The crisis ended in an outburst of tears. He promised Masses for the souls in purgatory, candles and votive lamps to every Madonna and Crucifix, asked his family to forgive him, begged
them never to leave him. Teresa, kneeling by his bedside, persuaded him to let himself be operated on once again.

‘Do it … do what you like … But don't leave me!… Please, by your mother's soul … Don't leave me …'

She was present at the butchering … At first, the sight of her father under the chloroform and the felt mask, throwing himself about, laughing and mouthing incomprehensible words, then growing quiet and pale, seeming dead, froze the blood in her veins. She tried hard not to be a nuisance to the doctors, and by extraordinary concentration of will-power she conquered her own fears. But at sight of the knives, at the whiffs of carbolic acid mingling with the smell of anaesthetic, a chill came over her heart, a nausea rose in her throat, and suddenly everything seemed to be going round.

‘Go away! Go away!' the surgeon said to her when she came to. But she shook her head; she had promised and she stayed.

She did not see the wound but saw the circular gesture of the operating surgeon's arm, the blood squirting on to his aprons and his assistants', marking bed and floor, making the smell even more revolting than ever.
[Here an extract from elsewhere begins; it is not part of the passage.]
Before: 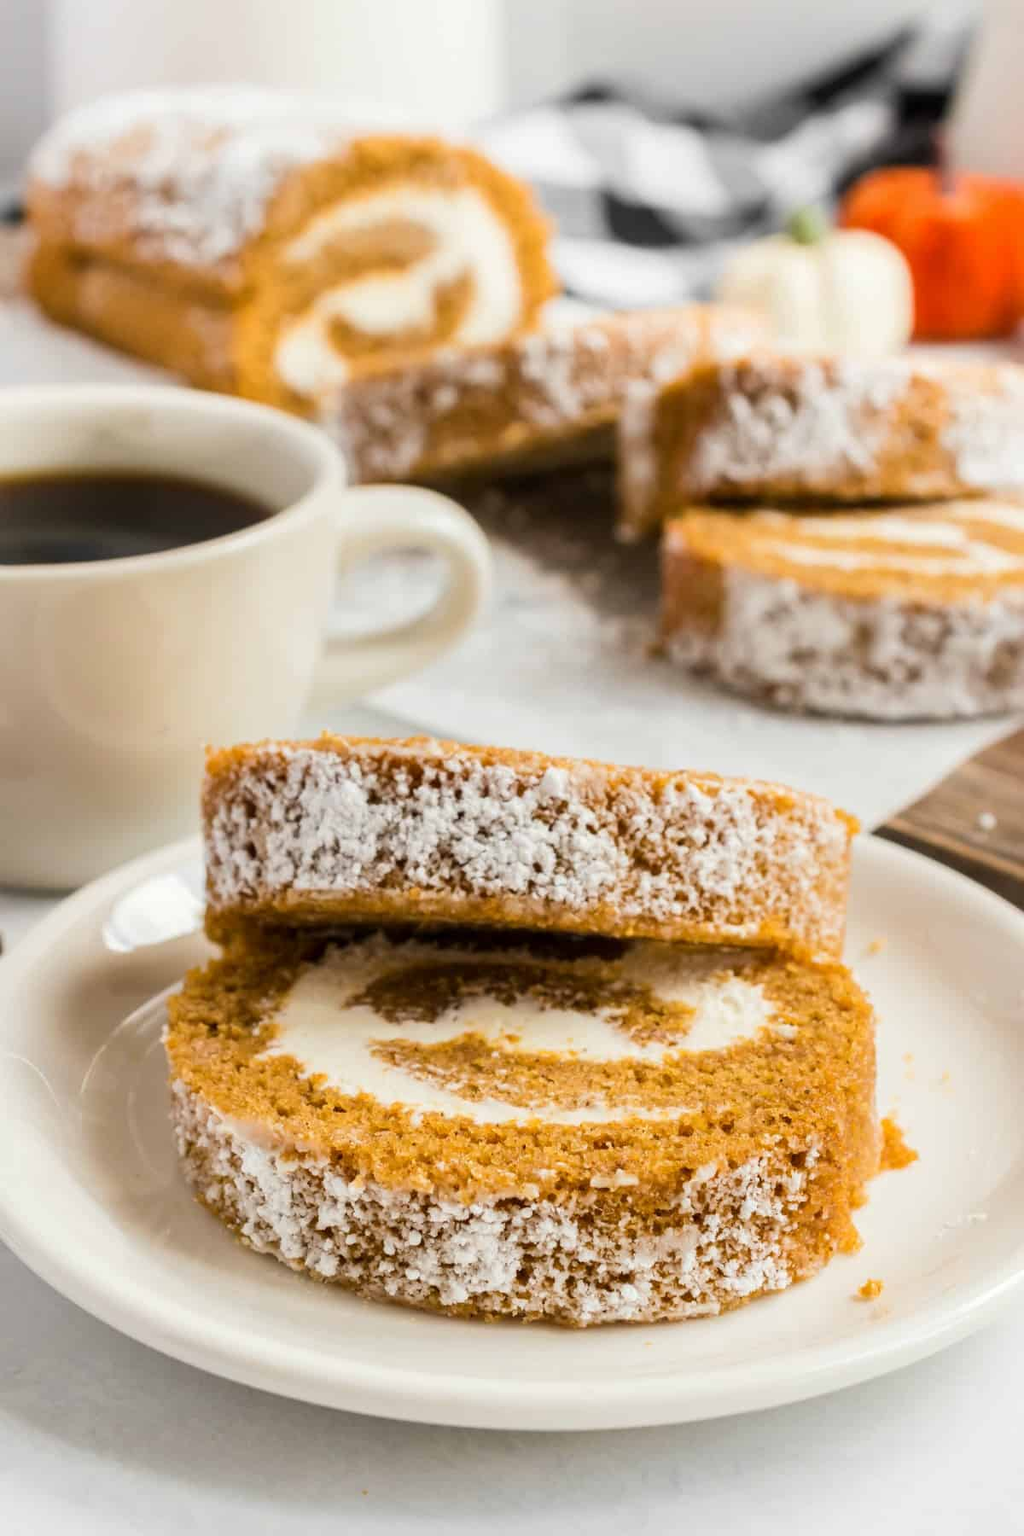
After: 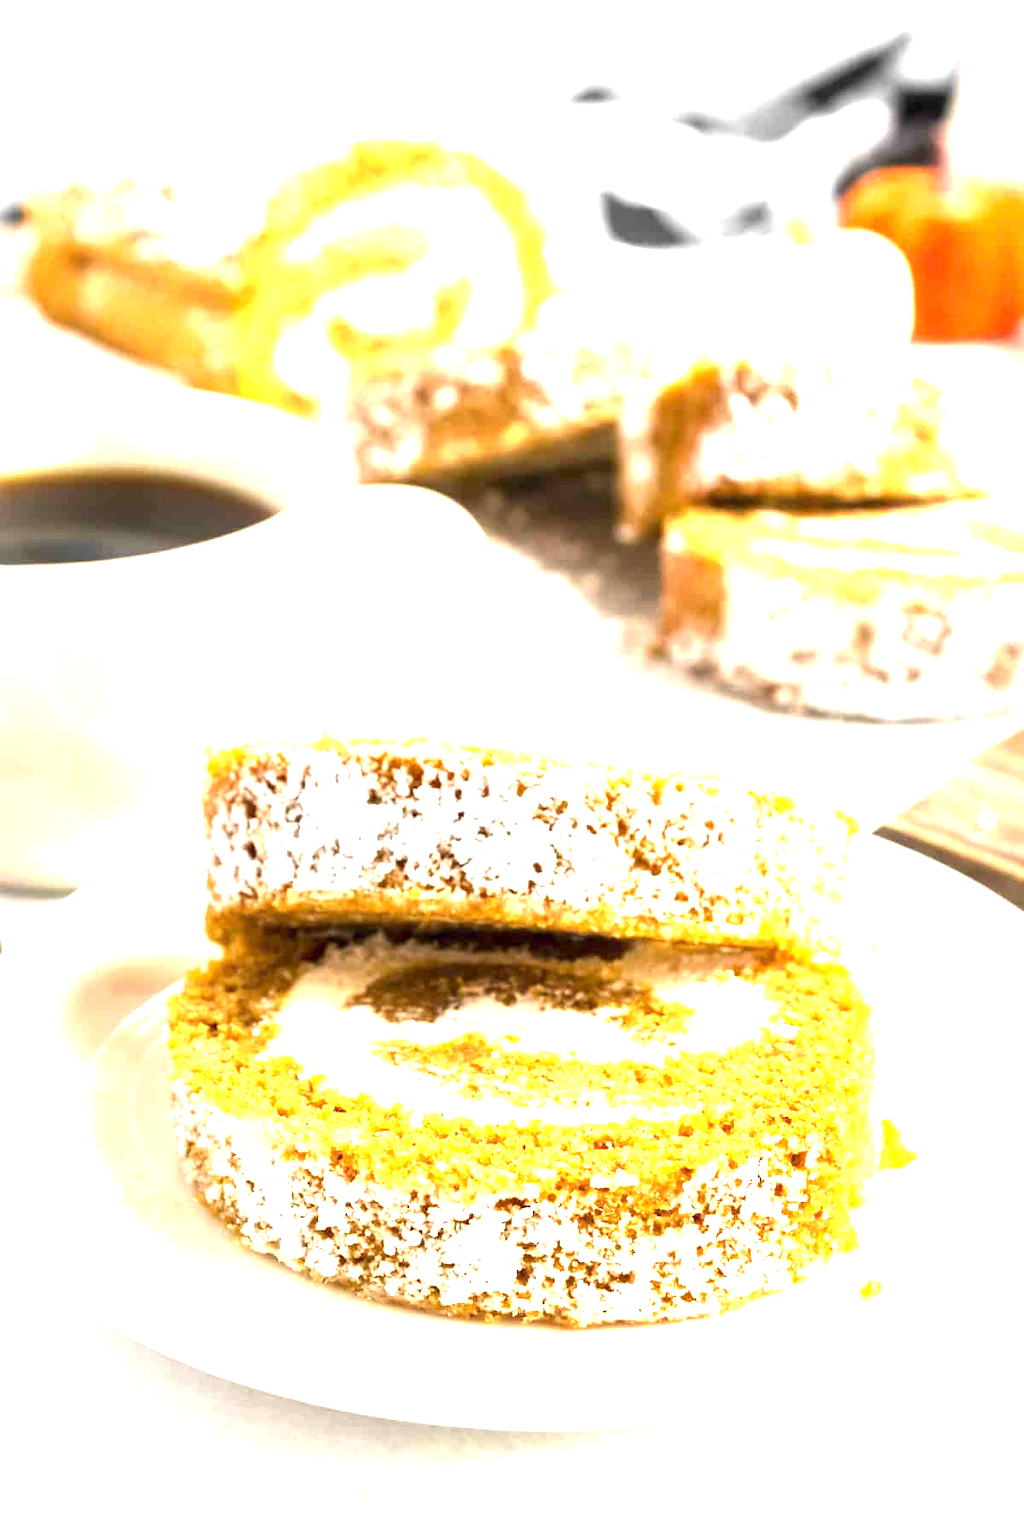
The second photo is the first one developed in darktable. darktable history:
exposure: exposure 2.037 EV, compensate highlight preservation false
How much blood! How much blood! Basins filled with it, were emptied and filled again … She was on the other side of the bed, holding one of her father's hands, cold as a corpse's. She could neither pray nor think, overcome by horror. Only one idea occupied her mind: ‘When will they end?… Will they never end?…'

They would never end, it seemed. Like a craftsman struggling to reduce an inert material to a prescribed form, the surgeon went on cutting, snipping, scraping. He put aside one instrument, took up another, then went back to the first, calm, cool, very watchful. An incident prolonged the wait, retarded the operation. A drop of putrid blood fell on a scratched hand of the assistant. To prevent the man being poisoned the cauteriser was lit, and red-hot platinum passed over the hand; there was a sizzle of burning flesh, the air became pestilential.

An hour later all was over. Marks were washed off, the wound bound up, instruments put back into their cases, the prince was awakened. Her father's first look, still blind, still dead, increased Teresa's horror. Despite this she waited for his return to life. She said to him, smiling and squeezing his hand:

‘It's all over … it went splendidly … didn't it, doctor?…'

But suddenly all her strength left her. Her husband, who had just come in with the princess and other relatives, took her off to a far room. The doctor came and said authoritatively:

‘Will you or won't you go home now?… You must rest; there's nothing more to be done here.'

She had not the strength to re-enter the sick man's room even for an instant, but she asked Michele to stay so as to bring her the news later. She swayed as she went down the stairs, leaning on the doctor's arm, then let herself drop on the carriage seat. And as the horses galloped off and a swirl of air refreshed her breast, her spirit was finally liberated from its long oppression. She thought, ‘What agonies! What misery!' Of what use to her father were the riches, the power that he had clung to so grimly? Would he not exchange them all for health? And he was condemned! That operation had been almost useless; the growth would reappear elsewhere … And it was against that poor corroded life that she had, one day, rebelled one moment, in her heart—not in words, Lord, only in thought; but such a thought was equally blameworthy—it was against that poor life she had rebelled. Why? How could she have? If he had done wrongs now he was paying for them by ghastly torture. And if he had done wrongs, was it for her to judge him? He had made no effort to see her happy; could she judge him for that?… And where was happiness? Would she have been any happier otherwise? Who knows what other agonies there might have been! What other miseries … Always before her eyes was that gesture of the surgeon cutting living flesh.